▶ [EXERCISE DETAILS]: Can you write out the material from its start through the line with "Log entry: h=10 m=39", swapping "maintenance sheet" for "service log" and leaving everything else unchanged?

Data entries
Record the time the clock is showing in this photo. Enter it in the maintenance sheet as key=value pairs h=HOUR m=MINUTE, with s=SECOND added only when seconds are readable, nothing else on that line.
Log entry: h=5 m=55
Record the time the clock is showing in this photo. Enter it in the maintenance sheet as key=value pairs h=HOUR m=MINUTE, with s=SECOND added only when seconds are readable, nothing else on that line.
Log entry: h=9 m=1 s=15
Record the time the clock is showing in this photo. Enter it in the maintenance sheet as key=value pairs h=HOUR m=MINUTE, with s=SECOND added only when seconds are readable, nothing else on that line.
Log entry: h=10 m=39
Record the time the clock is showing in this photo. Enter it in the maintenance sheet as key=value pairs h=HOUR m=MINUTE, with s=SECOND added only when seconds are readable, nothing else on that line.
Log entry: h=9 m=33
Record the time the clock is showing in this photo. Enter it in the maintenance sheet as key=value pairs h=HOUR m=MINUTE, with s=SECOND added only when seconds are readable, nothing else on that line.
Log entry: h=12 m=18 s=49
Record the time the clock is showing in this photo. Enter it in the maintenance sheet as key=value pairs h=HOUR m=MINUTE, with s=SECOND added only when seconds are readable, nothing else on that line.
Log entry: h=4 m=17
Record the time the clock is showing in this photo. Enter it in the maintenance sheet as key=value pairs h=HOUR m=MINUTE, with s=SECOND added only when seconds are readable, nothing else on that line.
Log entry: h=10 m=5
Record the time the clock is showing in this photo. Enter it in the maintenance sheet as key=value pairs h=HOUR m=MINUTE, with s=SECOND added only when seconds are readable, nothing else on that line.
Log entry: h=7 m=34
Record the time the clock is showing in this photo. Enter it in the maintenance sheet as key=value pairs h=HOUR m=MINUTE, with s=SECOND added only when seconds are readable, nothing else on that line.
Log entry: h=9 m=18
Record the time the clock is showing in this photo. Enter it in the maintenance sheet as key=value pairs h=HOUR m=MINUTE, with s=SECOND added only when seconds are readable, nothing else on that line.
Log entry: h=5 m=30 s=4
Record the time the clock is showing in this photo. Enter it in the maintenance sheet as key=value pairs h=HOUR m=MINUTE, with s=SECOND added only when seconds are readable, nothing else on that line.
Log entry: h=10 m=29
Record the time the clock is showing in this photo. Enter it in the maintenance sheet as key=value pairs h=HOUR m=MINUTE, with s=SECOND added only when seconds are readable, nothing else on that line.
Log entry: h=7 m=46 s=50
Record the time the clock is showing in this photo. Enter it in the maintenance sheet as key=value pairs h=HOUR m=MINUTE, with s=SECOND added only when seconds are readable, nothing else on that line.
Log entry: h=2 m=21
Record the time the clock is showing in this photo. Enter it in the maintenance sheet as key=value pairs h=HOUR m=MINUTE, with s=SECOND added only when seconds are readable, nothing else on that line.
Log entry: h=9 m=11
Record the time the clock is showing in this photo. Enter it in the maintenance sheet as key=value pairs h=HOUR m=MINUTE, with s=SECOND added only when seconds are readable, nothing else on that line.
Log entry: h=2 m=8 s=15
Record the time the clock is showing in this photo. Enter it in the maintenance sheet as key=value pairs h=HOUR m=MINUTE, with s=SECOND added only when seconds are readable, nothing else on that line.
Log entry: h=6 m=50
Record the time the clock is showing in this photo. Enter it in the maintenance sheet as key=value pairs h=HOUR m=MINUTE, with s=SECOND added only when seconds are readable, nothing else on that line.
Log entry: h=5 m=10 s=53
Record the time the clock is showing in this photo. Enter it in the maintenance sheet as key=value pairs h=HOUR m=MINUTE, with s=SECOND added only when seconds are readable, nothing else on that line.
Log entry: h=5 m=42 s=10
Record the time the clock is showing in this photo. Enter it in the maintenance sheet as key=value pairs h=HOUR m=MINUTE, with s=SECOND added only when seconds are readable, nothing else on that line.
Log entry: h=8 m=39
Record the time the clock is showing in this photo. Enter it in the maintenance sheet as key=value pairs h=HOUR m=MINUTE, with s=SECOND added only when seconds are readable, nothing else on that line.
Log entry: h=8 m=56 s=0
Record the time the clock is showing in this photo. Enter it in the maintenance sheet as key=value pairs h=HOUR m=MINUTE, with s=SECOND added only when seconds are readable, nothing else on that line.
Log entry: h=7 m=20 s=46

▶ [TASK OUTPUT]:
Record the time the clock is showing in this photo. Enter it in the service log as key=value pairs h=HOUR m=MINUTE, with s=SECOND added only when seconds are readable, nothing else on that line.
Log entry: h=5 m=55
Record the time the clock is showing in this photo. Enter it in the service log as key=value pairs h=HOUR m=MINUTE, with s=SECOND added only when seconds are readable, nothing else on that line.
Log entry: h=9 m=1 s=15
Record the time the clock is showing in this photo. Enter it in the service log as key=value pairs h=HOUR m=MINUTE, with s=SECOND added only when seconds are readable, nothing else on that line.
Log entry: h=10 m=39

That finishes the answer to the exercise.